Friday, 12 July 2013

A Brave Young Girl

For you or me, education is a fact of life. It is something that we have done, are doing, or, although it would mean that you are probably too young to understand what I am writing, about to enter in too. A life without education is an alien concept, and only a very small minority are without it in the western world.

In fact, both genders are given the opportunity to endure the hardships of homework, the tortures of exams and the unending study of Shakespeare. Education is something that we all hold in common with one another, and all, at points, have despised with a worrying amount of passion.

Its value, however, has recently been affirmed by a young Pakistani girl. She comes from a place where educational standards are improving, which is brilliant, but also where there is not get enough opportunity or quality.

Malaya Yousafzai has only just turned 16, but is already speaking in front of he world at UN conferences, and was campaigning through Pakistan until she was shot by the Taliban. Fortunately, she survived, and the attack on her life has simply galvanised her effort to make sure that women are not left behind in the development of Pakistan.

In Britain, girls often outperform boys in education, at least in the early stages of school, but there is fierce opposition in much of Malala's home country to the idea that a girl should gain an education. It is not her place to gain knowledge, and she has certainly gained something of a negative reaction for a lot of people.

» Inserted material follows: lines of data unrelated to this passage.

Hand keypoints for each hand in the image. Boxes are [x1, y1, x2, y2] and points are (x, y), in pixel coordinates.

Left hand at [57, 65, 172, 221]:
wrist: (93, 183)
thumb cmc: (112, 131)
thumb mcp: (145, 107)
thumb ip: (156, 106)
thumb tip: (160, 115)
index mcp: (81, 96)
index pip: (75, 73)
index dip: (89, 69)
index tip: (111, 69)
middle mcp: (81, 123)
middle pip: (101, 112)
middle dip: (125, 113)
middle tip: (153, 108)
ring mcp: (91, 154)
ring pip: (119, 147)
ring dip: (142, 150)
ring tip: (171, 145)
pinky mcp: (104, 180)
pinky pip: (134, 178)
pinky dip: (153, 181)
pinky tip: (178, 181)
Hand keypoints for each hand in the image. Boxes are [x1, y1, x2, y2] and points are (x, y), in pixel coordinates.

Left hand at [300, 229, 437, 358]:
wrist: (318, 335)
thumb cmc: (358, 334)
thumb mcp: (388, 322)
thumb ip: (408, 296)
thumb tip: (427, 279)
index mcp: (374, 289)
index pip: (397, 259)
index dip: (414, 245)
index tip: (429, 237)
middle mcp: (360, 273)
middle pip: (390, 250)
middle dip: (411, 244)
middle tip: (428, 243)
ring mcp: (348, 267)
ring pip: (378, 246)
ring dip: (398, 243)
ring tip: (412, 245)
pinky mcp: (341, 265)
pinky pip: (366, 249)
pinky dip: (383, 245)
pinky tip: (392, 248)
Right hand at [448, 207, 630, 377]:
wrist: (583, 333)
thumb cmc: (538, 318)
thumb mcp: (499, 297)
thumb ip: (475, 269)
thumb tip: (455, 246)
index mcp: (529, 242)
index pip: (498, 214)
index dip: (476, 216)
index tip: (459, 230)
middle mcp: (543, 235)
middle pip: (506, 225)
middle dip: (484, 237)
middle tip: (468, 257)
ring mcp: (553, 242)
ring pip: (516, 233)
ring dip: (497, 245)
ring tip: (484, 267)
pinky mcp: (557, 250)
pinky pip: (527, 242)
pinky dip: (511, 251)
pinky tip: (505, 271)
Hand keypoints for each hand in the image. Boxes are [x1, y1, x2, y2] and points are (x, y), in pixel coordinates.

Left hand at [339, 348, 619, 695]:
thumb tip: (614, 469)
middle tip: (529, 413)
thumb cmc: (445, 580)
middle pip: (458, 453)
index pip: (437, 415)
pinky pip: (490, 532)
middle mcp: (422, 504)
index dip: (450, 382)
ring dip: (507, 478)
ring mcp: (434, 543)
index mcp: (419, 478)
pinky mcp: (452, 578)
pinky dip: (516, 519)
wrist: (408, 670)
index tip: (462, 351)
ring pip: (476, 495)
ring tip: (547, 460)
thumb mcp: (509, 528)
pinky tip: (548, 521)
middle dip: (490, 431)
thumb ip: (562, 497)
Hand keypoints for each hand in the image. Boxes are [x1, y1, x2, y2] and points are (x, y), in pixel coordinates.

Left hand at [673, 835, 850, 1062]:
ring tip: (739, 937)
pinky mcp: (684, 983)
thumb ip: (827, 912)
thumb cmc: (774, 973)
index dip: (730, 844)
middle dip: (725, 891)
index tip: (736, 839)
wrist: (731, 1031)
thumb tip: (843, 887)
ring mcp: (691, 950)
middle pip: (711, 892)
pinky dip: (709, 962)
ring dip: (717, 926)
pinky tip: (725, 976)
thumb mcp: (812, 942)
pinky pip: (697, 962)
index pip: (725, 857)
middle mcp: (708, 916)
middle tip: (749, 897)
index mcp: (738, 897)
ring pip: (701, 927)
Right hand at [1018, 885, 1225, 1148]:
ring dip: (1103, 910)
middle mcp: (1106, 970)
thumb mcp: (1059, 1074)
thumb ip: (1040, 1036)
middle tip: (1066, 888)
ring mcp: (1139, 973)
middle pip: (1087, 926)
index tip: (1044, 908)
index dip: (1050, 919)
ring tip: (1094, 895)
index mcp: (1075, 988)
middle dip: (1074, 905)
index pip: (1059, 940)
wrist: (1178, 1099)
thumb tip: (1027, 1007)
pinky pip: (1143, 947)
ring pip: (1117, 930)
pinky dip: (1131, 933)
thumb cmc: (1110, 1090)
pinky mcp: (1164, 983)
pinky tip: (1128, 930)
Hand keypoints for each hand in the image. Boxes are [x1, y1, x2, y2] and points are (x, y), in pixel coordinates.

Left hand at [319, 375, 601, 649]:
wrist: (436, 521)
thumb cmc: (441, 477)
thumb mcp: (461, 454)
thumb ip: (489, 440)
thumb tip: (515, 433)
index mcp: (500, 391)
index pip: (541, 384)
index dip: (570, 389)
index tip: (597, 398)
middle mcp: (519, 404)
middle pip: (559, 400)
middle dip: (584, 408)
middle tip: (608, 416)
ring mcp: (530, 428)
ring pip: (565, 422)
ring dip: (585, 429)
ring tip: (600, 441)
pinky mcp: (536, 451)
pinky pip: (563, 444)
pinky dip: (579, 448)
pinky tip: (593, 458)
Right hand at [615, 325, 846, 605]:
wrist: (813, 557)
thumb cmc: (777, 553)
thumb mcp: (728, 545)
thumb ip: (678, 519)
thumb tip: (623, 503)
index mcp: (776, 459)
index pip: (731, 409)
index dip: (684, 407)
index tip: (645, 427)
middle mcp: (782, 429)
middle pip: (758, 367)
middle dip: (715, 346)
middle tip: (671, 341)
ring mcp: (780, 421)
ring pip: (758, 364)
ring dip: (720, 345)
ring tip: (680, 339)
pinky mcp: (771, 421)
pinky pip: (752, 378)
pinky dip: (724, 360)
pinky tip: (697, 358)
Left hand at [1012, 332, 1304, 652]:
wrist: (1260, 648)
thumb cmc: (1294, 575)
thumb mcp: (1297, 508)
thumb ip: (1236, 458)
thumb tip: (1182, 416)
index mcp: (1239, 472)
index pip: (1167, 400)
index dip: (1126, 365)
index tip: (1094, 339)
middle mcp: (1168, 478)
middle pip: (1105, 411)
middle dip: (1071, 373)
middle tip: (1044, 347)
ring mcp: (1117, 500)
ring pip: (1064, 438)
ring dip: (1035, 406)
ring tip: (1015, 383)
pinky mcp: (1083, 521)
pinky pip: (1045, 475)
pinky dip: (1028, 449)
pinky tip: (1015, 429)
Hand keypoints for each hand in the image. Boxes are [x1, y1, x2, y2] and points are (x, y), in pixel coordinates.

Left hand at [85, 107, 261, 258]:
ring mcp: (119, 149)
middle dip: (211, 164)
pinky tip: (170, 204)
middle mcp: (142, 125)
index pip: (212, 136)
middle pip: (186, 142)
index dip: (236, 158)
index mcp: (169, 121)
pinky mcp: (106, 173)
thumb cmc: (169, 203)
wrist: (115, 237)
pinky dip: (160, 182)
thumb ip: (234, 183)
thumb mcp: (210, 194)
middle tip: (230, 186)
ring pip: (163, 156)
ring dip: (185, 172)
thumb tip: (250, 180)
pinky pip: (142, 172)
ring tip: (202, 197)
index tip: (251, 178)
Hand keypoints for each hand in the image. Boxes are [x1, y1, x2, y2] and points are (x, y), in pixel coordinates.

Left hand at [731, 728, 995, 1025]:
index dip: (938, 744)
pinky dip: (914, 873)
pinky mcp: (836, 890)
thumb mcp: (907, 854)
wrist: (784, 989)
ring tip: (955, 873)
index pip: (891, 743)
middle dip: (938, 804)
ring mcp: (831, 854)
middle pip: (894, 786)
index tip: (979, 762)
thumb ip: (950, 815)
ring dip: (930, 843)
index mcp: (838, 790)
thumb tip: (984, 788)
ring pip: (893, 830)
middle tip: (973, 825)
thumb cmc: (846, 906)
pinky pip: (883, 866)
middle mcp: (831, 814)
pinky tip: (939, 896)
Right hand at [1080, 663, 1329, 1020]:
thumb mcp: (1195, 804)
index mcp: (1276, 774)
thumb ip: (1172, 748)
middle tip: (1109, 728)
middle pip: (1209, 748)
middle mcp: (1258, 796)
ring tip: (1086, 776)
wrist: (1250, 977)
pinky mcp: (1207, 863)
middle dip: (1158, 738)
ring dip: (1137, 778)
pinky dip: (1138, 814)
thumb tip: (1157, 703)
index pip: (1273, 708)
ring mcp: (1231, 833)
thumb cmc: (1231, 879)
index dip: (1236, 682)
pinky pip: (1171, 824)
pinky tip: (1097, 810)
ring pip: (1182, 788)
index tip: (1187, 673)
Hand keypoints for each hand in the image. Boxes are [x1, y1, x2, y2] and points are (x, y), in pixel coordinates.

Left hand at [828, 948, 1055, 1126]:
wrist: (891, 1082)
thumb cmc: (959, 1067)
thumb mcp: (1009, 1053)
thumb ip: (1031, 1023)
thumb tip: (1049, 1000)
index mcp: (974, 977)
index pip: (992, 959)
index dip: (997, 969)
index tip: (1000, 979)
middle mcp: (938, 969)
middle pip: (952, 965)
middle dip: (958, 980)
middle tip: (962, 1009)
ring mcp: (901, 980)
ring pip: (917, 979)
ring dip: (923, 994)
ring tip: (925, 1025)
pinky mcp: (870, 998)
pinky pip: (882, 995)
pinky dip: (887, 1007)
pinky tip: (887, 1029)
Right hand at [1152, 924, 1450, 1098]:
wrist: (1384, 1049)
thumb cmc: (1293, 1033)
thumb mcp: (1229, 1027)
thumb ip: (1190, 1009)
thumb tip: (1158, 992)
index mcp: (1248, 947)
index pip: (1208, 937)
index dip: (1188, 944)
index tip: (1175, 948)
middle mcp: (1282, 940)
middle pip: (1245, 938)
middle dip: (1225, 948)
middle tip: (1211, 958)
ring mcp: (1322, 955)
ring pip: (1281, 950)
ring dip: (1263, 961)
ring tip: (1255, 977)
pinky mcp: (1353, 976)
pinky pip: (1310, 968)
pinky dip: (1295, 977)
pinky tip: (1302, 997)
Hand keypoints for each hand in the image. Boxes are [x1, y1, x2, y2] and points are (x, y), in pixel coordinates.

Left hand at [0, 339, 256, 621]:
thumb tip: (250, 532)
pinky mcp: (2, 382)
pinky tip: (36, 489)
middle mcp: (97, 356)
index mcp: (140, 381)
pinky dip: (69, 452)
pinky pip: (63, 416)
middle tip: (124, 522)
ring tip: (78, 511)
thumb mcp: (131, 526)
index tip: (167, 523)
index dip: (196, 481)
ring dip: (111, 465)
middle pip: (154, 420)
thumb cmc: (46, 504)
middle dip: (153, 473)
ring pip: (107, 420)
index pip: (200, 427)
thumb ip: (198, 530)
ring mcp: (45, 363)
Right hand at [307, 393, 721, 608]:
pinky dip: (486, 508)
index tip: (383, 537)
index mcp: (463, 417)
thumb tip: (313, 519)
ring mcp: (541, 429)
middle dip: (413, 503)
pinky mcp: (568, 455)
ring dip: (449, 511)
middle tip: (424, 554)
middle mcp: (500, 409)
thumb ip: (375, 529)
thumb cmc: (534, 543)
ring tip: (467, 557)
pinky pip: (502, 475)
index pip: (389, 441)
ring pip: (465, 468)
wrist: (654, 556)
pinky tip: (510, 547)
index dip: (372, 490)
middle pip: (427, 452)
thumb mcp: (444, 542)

She also, being something of a bright student, a role model and a potential Nobel prize winner, has developed some fascinating ideas as to why women are being stopped from being educated. She believes that it is because extremists are afraid of the people who can pick up a pen, they are terrified of hose who want to be able to think for themselves and open their minds to the rest of the world.

Yep, she is going down the much walked, and strangely mocked, route of saying that the pen is mightier than the sword. Obviously, a lot of people will be wondering what the value of an education is when you are facing down the barrel of a gun, and also simply dismiss Malala as another one of those ridiculously heroic people that are wheeled it every now and again to speak out for some strange, but unrealistic, dream.

The problem is that Malala is not some charity case, and has actually been shot while still believing that education, and the ability to think, is a more power weapon than a bullet. You have to admit that her claims are at least worth listening to.

Her belief has merit, after all. You can terrify a population, force them down and persecute them, but they can never truly be broken by force alone. There will always be opposition from those brave enough to think, and the Taliban doesn't want women to do the thinking, or they might question the extremism that keeps them down.

In fact, every oppressive regime, or negative force in this world, likes to stop people being able to open their minds up to reality, something that education and study can help do, even if it is not the only method. Reason and wisdom are the enemies of darkness, after all. Removing or controlling education is effective in controlling a group of people.

Everyone who has acted to distort or manipulate Christianity, or even destroy it, for example, has tried to close people's minds to it. It's continued presence despite seemingly overwhelming opposition is testament to the relationship with God that has resulted from people opening their minds and hearts to Him.

Although, I stress, you don't become a Christian through education. It is simply that honest, true, education can open someone's mind, and Christianity is an example of the honest, open minded power that people are afraid of. 

Independent thought, and education which is often the driving force behind it, is such a powerful thing that you have to lend your support to Malala's belief that the Taliban are afraid of women who can think.

Education is a powerful tool, something that is instrumental in changing a society, even though it results it results in homework, and brave young girl in Pakistan has done wonders in alerting the world to this. She wants every child to receive an education, a dream which, however difficult or improbable, is still something worth working for.